Limitations & Future Work

  • A primary limitation is that extending to new attributes requires collecting data and training additional LoRAs; the control space is not an open-ended natural language space.
  • Experiments currently focus on pitch, energy, and certain emotions, not yet covering speaking rate, pauses, accents, or complex character styles.
  • Even with TCO, timbre drift may still occur in extreme emotional or long-form generations, suggesting timbre and style are not perfectly separable.
  • Evaluation depends on automated tools like Emotion2Vec; while MOS-SA is provided, larger-scale human preference tests are needed.
  • Voice cloning and emotional manipulation pose misuse risks.

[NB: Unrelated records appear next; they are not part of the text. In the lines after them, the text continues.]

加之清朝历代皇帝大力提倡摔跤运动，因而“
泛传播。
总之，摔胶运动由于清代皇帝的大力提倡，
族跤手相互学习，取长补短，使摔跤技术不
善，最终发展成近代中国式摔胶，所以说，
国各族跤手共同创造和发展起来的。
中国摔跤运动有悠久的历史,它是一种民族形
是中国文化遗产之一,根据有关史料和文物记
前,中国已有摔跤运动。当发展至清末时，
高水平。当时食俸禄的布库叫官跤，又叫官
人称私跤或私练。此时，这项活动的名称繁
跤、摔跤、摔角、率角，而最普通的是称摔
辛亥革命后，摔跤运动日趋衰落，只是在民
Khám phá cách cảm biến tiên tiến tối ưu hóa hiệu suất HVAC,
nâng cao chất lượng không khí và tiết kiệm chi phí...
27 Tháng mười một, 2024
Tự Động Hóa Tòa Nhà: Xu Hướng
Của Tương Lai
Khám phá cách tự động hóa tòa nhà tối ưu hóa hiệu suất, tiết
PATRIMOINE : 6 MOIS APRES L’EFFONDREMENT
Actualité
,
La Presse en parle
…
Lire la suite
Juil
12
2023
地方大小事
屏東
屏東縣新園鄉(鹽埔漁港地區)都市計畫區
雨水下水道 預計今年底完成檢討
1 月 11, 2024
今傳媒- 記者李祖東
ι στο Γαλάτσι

The authors suggest watermarking and synthesis detection as necessary deployment prerequisites.
  • vs IndexTTS2 / Vevo: These rely on additional style audio; ReStyle-TTS utilizes LoRA intensity for relative adjustment without needing a second audio file.

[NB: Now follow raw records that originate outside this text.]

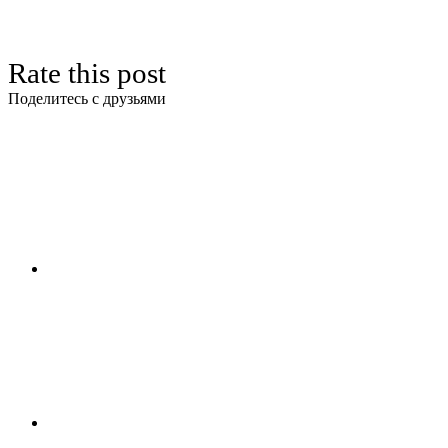
Rate this post
Поделитесь с друзьями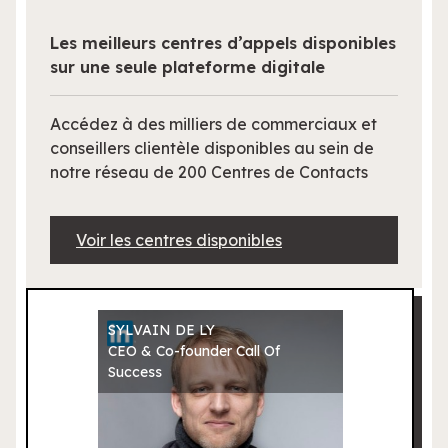
Les meilleurs centres d’appels disponibles
sur une seule plateforme digitale
Accédez à des milliers de commerciaux et
conseillers clientèle disponibles au sein de
notre réseau de 200 Centres de Contacts
Voir les centres disponibles
SYLVAIN DE LY
CEO & Co-founder Call Of
Success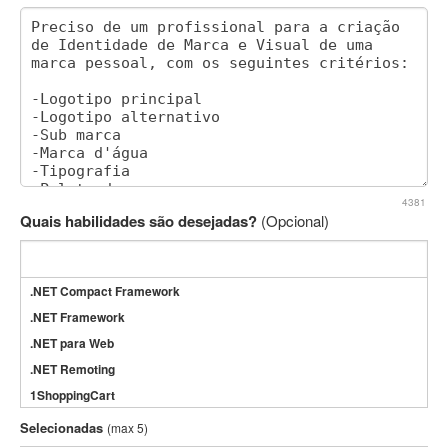
4381
Quais habilidades são desejadas?
(Opcional)
.NET Compact Framework
.NET Framework
.NET para Web
.NET Remoting
1ShoppingCart
3DS Max
Selecionadas
(max 5)
3GSM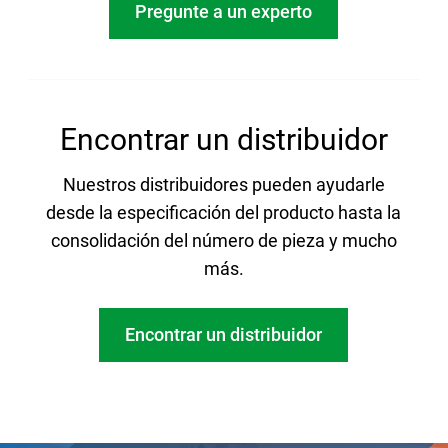
Pregunte a un experto
Encontrar un distribuidor
Nuestros distribuidores pueden ayudarle
desde la especificación del producto hasta la
consolidación del número de pieza y mucho
más.
Encontrar un distribuidor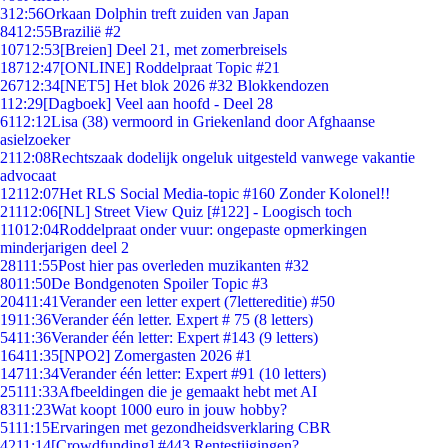
3
12:56
Orkaan Dolphin treft zuiden van Japan
84
12:55
Brazilië #2
107
12:53
[Breien] Deel 21, met zomerbreisels
187
12:47
[ONLINE] Roddelpraat Topic #21
267
12:34
[NET5] Het blok 2026 #32 Blokkendozen
1
12:29
[Dagboek] Veel aan hoofd - Deel 28
61
12:12
Lisa (38) vermoord in Griekenland door Afghaanse
asielzoeker
21
12:08
Rechtszaak dodelijk ongeluk uitgesteld vanwege vakantie
advocaat
121
12:07
Het RLS Social Media-topic #160 Zonder Kolonel!!
211
12:06
[NL] Street View Quiz [#122] - Loogisch toch
110
12:04
Roddelpraat onder vuur: ongepaste opmerkingen
minderjarigen deel 2
281
11:55
Post hier pas overleden muzikanten #32
80
11:50
De Bondgenoten Spoiler Topic #3
204
11:41
Verander een letter expert (7lettereditie) #50
19
11:36
Verander één letter. Expert # 75 (8 letters)
54
11:36
Verander één letter: Expert #143 (9 letters)
164
11:35
[NPO2] Zomergasten 2026 #1
147
11:34
Verander één letter: Expert #91 (10 letters)
251
11:33
Afbeeldingen die je gemaakt hebt met AI
83
11:23
Wat koopt 1000 euro in jouw hobby?
51
11:15
Ervaringen met gezondheidsverklaring CBR
42
11:14
[Crowdfunding] #443 Rentestijgingen?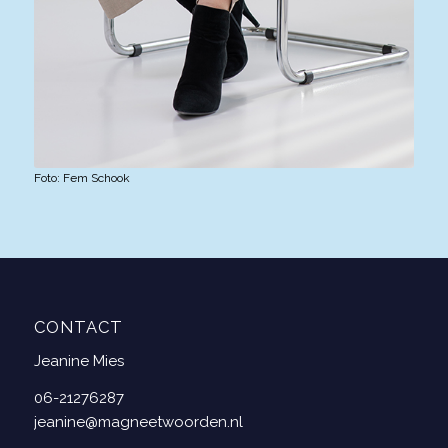
Foto: Fem Schook
CONTACT
Jeanine Mies
06-21276287
jeanine@magneetwoorden.nl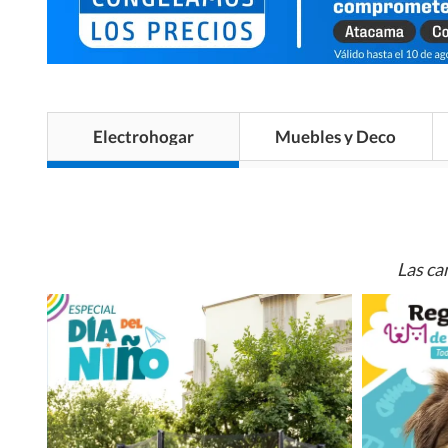
Electrohogar
Muebles y Deco
Las ca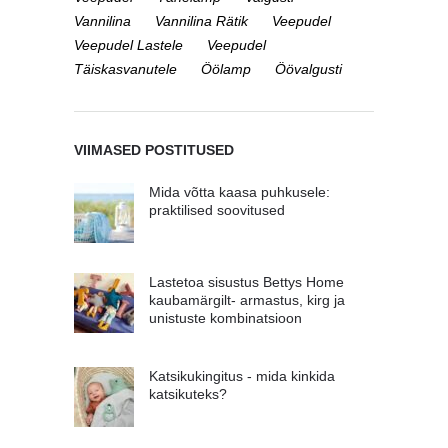
Vannilina
Vannilina Rätik
Veepudel
Veepudel Lastele
Veepudel
Täiskasvanutele
Öölamp
Öövalgusti
VIIMASED POSTITUSED
Mida võtta kaasa puhkusele:
praktilised soovitused
Lastetoa sisustus Bettys Home
kaubamärgilt- armastus, kirg ja
unistuste kombinatsioon
Katsikukingitus - mida kinkida
katsikuteks?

  • vs ControlSpeech / EmoVoice / CosyVoice: These use text descriptions, which are user-friendly but often discrete and unstable; ReStyle-TTS provides predictable slider-like control.

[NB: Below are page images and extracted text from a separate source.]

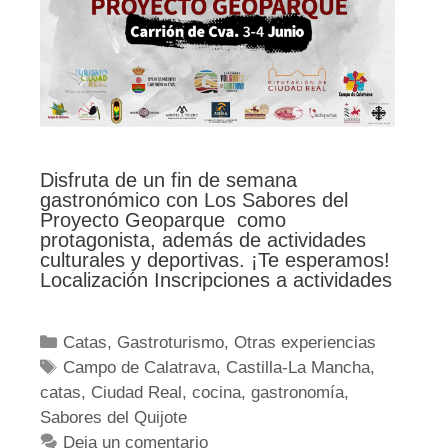
Disfruta de un fin de semana
gastronómico con Los Sabores del
Proyecto Geoparque como
protagonista, además de actividades
culturales y deportivas. ¡Te esperamos!
Localización Inscripciones a actividades
Categorías
Catas
,
Gastroturismo
,
Otras experiencias
Etiquetas
Campo de Calatrava
,
Castilla-La Mancha
,
catas
,
Ciudad Real
,
cocina
,
gastronomía
,
Sabores del Quijote
Deja un comentario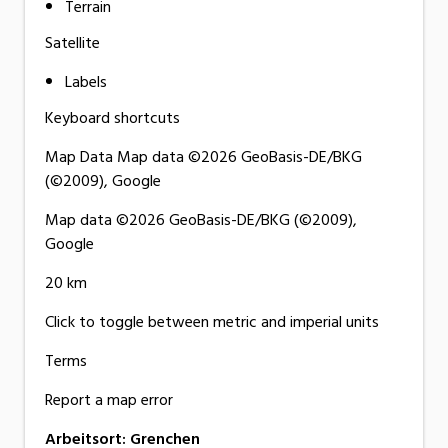
Terrain
Satellite
Labels
Keyboard shortcuts
Map Data Map data ©2026 GeoBasis-DE/BKG
(©2009), Google
Map data ©2026 GeoBasis-DE/BKG (©2009),
Google
20 km
Click to toggle between metric and imperial units
Terms
Report a map error
Arbeitsort
:
Grenchen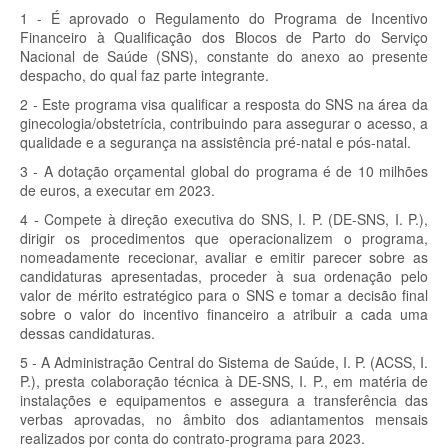
1 - É aprovado o Regulamento do Programa de Incentivo
Financeiro à Qualificação dos Blocos de Parto do Serviço
Nacional de Saúde (SNS), constante do anexo ao presente
despacho, do qual faz parte integrante.
2 - Este programa visa qualificar a resposta do SNS na área da
ginecologia/obstetrícia, contribuindo para assegurar o acesso, a
qualidade e a segurança na assistência pré-natal e pós-natal.
3 - A dotação orçamental global do programa é de 10 milhões
de euros, a executar em 2023.
4 - Compete à direção executiva do SNS, I. P. (DE-SNS, I. P.),
dirigir os procedimentos que operacionalizem o programa,
nomeadamente rececionar, avaliar e emitir parecer sobre as
candidaturas apresentadas, proceder à sua ordenação pelo
valor de mérito estratégico para o SNS e tomar a decisão final
sobre o valor do incentivo financeiro a atribuir a cada uma
dessas candidaturas.
5 - A Administração Central do Sistema de Saúde, I. P. (ACSS, I.
P.), presta colaboração técnica à DE-SNS, I. P., em matéria de
instalações e equipamentos e assegura a transferência das
verbas aprovadas, no âmbito dos adiantamentos mensais
realizados por conta do contrato-programa para 2023.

  • vs StyleFusion TTS: StyleFusion supports multi-modal style inputs but remains absolute; ReStyle-TTS differentiates itself through reference-relative control.
  • vs Image LoRA composition: In images, LoRAs can directly change styles, but in TTS, the reference carries both timbre and style. The use of DCFG to decouple before LoRA fusion is a necessary adaptation for the audio domain.

Rating

  • Novelty: ⭐⭐⭐⭐ The combination of DCFG, Style LoRA, OLoRA, and TCO effectively addresses relative style control in zero-shot TTS.
  • Experimental Thoroughness: ⭐⭐⭐⭐ Covers single/multi-attribute control, relative control, conflicting styles, and ablations.
  • Writing Quality: ⭐⭐⭐⭐ Clear motivation and understandable diagrams; some continuous control results could be more tabular.
  • Value: ⭐⭐⭐⭐⭐ Highly practical for controllable speech synthesis, especially for products requiring fine-grained editing while preserving identity.